In a first, Vizhinjam international port project to get viability gap funding

Our Bureau Updated - February 09, 2015 at 10:20 PM.

Sailing ahead: The ₹4,050-crore project is proposed to be set up through the design, build, finance, operate, and transfer mode

The Centre has cleared viability gap funding (VGF) for the proposed and long-delayed international port project and container trans-shipment terminal project at Vizhinjam here.

The ₹4,050-crore project is proposed to be set up through the design, build, finance, operate, and transfer mode.

First port project

This is the first time that the one-time grant of this type has been accorded to a port project in the country.

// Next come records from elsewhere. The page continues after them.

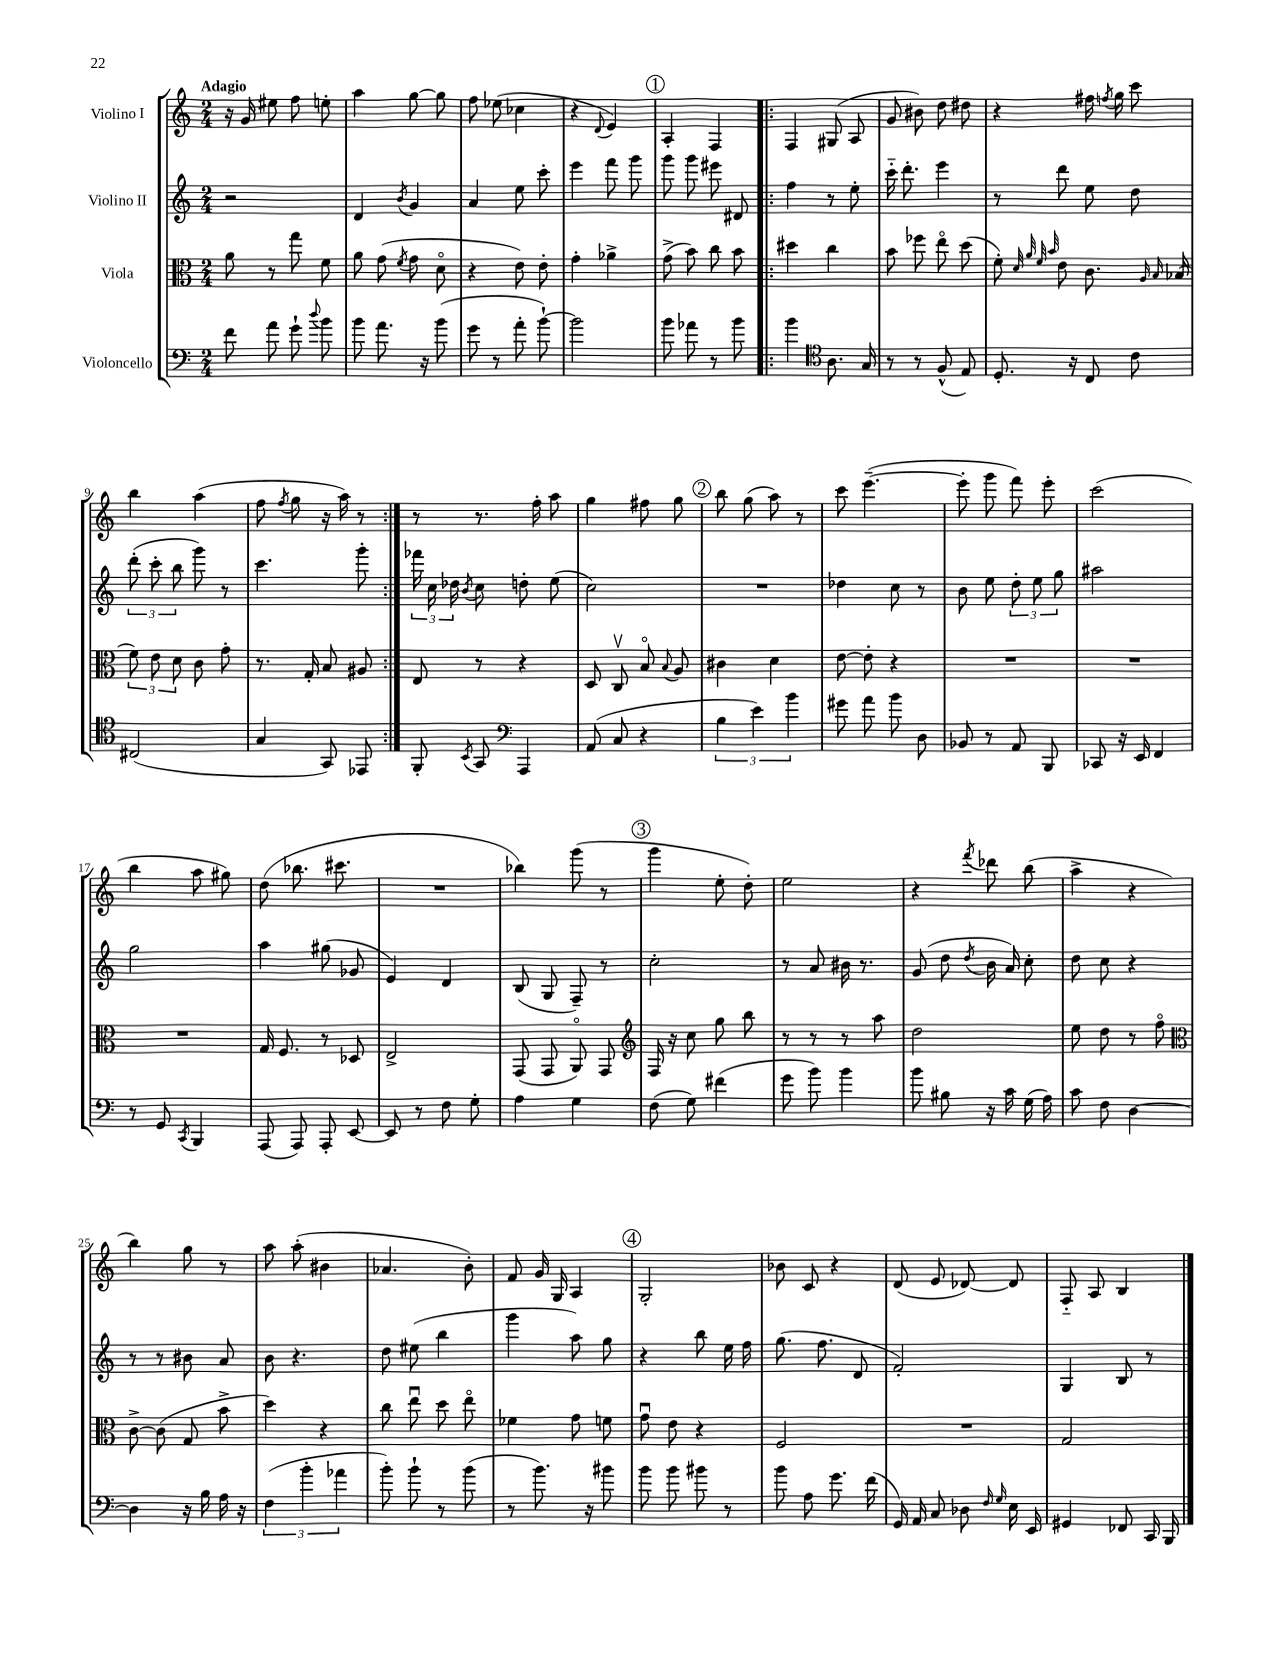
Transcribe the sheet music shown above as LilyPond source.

<<
\new StaffGroup <<
\new Staff = "s0" \with { instrumentName = "Violino I" } {
    \clef treble \key c \major \numericTimeSignature \time 2/4 \tempo "Adagio"
    \autoBeamOff r16 g'16 eis''8 f''8 e''8-. |
    a''4 g''8~ g''8 |
    f''8 ees''8( ces''4 |
    r4 \appoggiatura { d'8 } e'4) |
    \mark \markup { \circle "1" } a4-. f4 |
    \repeat volta 2 { f4 gis8( a8 |
    g'8 bis'8) d''8 dis''8 |
    r4 fis''16 \acciaccatura { f''8 } g''16 c'''8 |
    b''4 a''4( |
    f''8 \acciaccatura { f''8 } g''8 r16 a''16) r8 | }
    r8 r8. f''16-. a''8 |
    g''4 fis''8 g''8 |
    \mark \markup { \circle "2" } b''8 g''8( a''8) r8 |
    c'''8 e'''4.~--( |
    e'''8-. g'''8 f'''8) e'''8-. |
    c'''2( |
    b''4 a''8 gis''8) |
    d''8( bes''8. cis'''8. |
    R2 |
    bes''4) g'''8( r8 |
    \mark \markup { \circle "3" } g'''4 e''8-. d''8-.) |
    e''2 |
    r4 \acciaccatura { f'''8 } des'''8 b''8( |
    a''4-> r4 |
    b''4) g''8 r8 |
    a''8 a''8-.( bis'4 |
    aes'4. b'8-.) |
    f'8 g'16 g16 a4 |
    \mark \markup { \circle "4" } g2-. |
    bes'8 c'8 r4 |
    d'8( e'8 des'8~) des'8 |
    f8-_ a8 b4 \bar "|." |
}
\new Staff = "s1" \with { instrumentName = "Violino II" } {
    \clef treble \key c \major \numericTimeSignature \time 2/4
    \autoBeamOff r2 |
    d'4 \acciaccatura { b'8 } g'4 |
    a'4 e''8 c'''8-. |
    e'''4 f'''8 g'''8 |
    \mark \markup { \circle "1" } g'''8 g'''8 eis'''8 dis'8 |
    \repeat volta 2 { f''4 r8 e''8-. |
    c'''16-_ d'''8.-. e'''4 |
    r8 d'''8 e''8 d''8 |
    \tuplet 3/2 { d'''8-.( c'''8-. b''8 } g'''8) r8 |
    c'''4. g'''8-. | }
    \tuplet 3/2 { fes'''16 c''16 des''16 } \acciaccatura { b'8 } c''8 d''8-. e''8( |
    c''2) |
    \mark \markup { \circle "2" } R2 |
    des''4 c''8 r8 |
    b'8 e''8 \tuplet 3/2 { d''8-. e''8 g''8 } |
    ais''2 |
    g''2 |
    a''4 gis''8( ges'8 |
    e'4) d'4 |
    b8( g8 f8--) r8 |
    \mark \markup { \circle "3" } c''2-. |
    r8 a'8 bis'16 r8. |
    g'8( d''8 \acciaccatura { d''8 } b'16 a'16) c''8-. |
    d''8 c''8 r4 |
    r8 r8 bis'8 a'8 |
    b'8 r4. |
    d''8 eis''8( b''4 |
    g'''4 a''8) g''8 |
    \mark \markup { \circle "4" } r4 b''8 e''16 f''16 |
    g''8.( f''8. d'8 |
    f'2-.) |
    g4 b8 r8 \bar "|." |
}
\new Staff = "s2" \with { instrumentName = "Viola" } {
    \clef alto \key c \major \numericTimeSignature \time 2/4
    \autoBeamOff a'8 r8 g''8 f'8 |
    a'8 g'8( \acciaccatura { f'8 } g'8 d'8\flageolet |
    r4 e'8) e'8-. |
    g'4-. aes'4-> |
    \mark \markup { \circle "1" } g'8->( b'8) c''8 b'8 |
    \repeat volta 2 { dis''4 c''4 |
    b'8 fes''8 e''8\flageolet d''8( |
    f'8-.) \grace { d'32 a'32 f'32 b'32 } e'8 c'8. \grace { a16 b16 } bes16( |
    \tuplet 3/2 { f'8) e'8 d'8 } c'8 g'8-. |
    r8. g16-. b8 ais8 | }
    e8 r8 r4 |
    d8 c8\upbow b8\flageolet \appoggiatura { b8 } a8 |
    \mark \markup { \circle "2" } cis'4 d'4 |
    e'8~ e'8-. r4 |
    R2 |
    R2 |
    R2 |
    g16 f8. r8 des8 |
    e2-> |
    g,8( g,8 a,8\flageolet) g,8 |
    \mark \markup { \circle "3" } \clef treble f16 r16 c''8 g''8 b''8 |
    r8 r8 r8 a''8 |
    d''2 |
    e''8 d''8 r8 f''8\flageolet |
    \clef alto c'8~-> c'8( g8 b'8-> |
    d''4) r4 |
    c''8 e''8\downbow d''8 e''8\flageolet |
    fes'4 g'8 f'8 |
    \mark \markup { \circle "4" } g'8\downbow e'8 r4 |
    f2 |
    R2 |
    g2 \bar "|." |
}
\new Staff = "s3" \with { instrumentName = "Violoncello" } {
    \clef bass \key c \major \numericTimeSignature \time 2/4
    \autoBeamOff f'8 a'8 g'8-! \appoggiatura { d''8 } b'8 |
    b'8 a'8. r16 b'8( |
    g'8 r8 a'8-. b'8~-!) |
    b'2 |
    \mark \markup { \circle "1" } b'8 aes'8 r8 b'8 |
    \repeat volta 2 { b'4 \clef tenor a8. g16 |
    r8 r8 f8-^( e8) |
    d8.-. r16 c8 c'8 |
    cis2( |
    g4 g,8) ees,8 | }
    f,8-. \acciaccatura { b,8 } g,8 \clef bass a,,4 |
    a,8( c8 r4 |
    \mark \markup { \circle "2" } \tuplet 3/2 { b4 e'4) b'4 } |
    gis'8 a'8 b'8 d8 |
    bes,8 r8 a,8 b,,8 |
    ces,8 r16 e,16 f,4 |
    r8 g,8 \acciaccatura { c,8 } b,,4 |
    a,,8( a,,8) a,,8-. e,8~ |
    e,8 r8 f8 g8-. |
    a4 g4 |
    \mark \markup { \circle "3" } f8( g8) fis'4( |
    g'8 b'8) b'4 |
    b'8 bis8 r16 c'16 g16( a16) |
    c'8 f8 d4~ |
    d4 r16 b16 a16 r16 |
    \tuplet 3/2 { f4( b'4-. aes'4 } |
    b'8-.) b'8-! r8 b'8( |
    r8 b'8.) r16 bis'8 |
    \mark \markup { \circle "4" } b'8 b'8 bis'8 r8 |
    b'8 a8 g'8. f'16( |
    g,16) a,16 c8 des8 \grace { f16 g16 } e16 e,16 |
    gis,4 fes,8 c,16 b,,16 \bar "|." |
}
>>
>>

Announcing this, a Kerala government spokesman said a communication to this effect has been received. Finance Minister Arun Jaitley had signed the proposal on Tuesday last. This was done on the basis of a recommendation made by an empowered committee headed by finance secretary Rajiv Mehrishi.

The VGF component for the project is estimated to be a little over ₹800 crore. This would raise the viability of the multi-thousand-crore project, the biggest infrastructure project yet in the State.

The Centre makes available VGF facility amounting to up to 20 per cent of the capital costs for supporting public-private-partnership projects that ‘are economically viable but run short of financial viability’.

VGF Specifics

Lack of financial viability usually arises from long gestation periods and the inability to increase user charges to commercial levels. The amount of VGF will be equivalent to the lowest bid for capital subsidy, but subject to a maximum of 20 per cent of the total project cost.

This amounts to ₹800 crore as the Centre’s share. The State government can decide to put up an equivalent share of its own.

The project is awarded to the bidder quoting either the lowest amount for the State government’s share of VGF or the highest premium for the project. The winner of the bid would put the port superstructure and operate the proposed deepwater container trans-shipment terminal. The project had earlier been cleared for VGF but some of the provisions were not in favour of the project and the interests of the State.

It requested the empowered committee under the Union Finance Ministry for a relook of the matter.

The approval has come right in time for five bidders looking at the February 20-deadline for submitting the final bid to build the port superstructure and operating the project.

Major companies

The five major port-operating companies which have responded to the global tender floated by Vizhinjam International Seaport Ltd are Adani Ports and Special Economic Zone; Essar Ports; Gammon Infrastructure Projects; a consortium of Srei Infrastructure Finance and Obrascon Huarte Lain SA; and a joint venture of Concast Infratech and Hyundai Engineering and Construction.

Vizhinjam will be developed as a container trans-shipment terminal with a capacity to load six lakh twenty-foot equivalent units (TEUs) a year initially, which can be scaled up to one million TEUs.

The port project will have a contract period of 40 years which can be extended by another 20 years.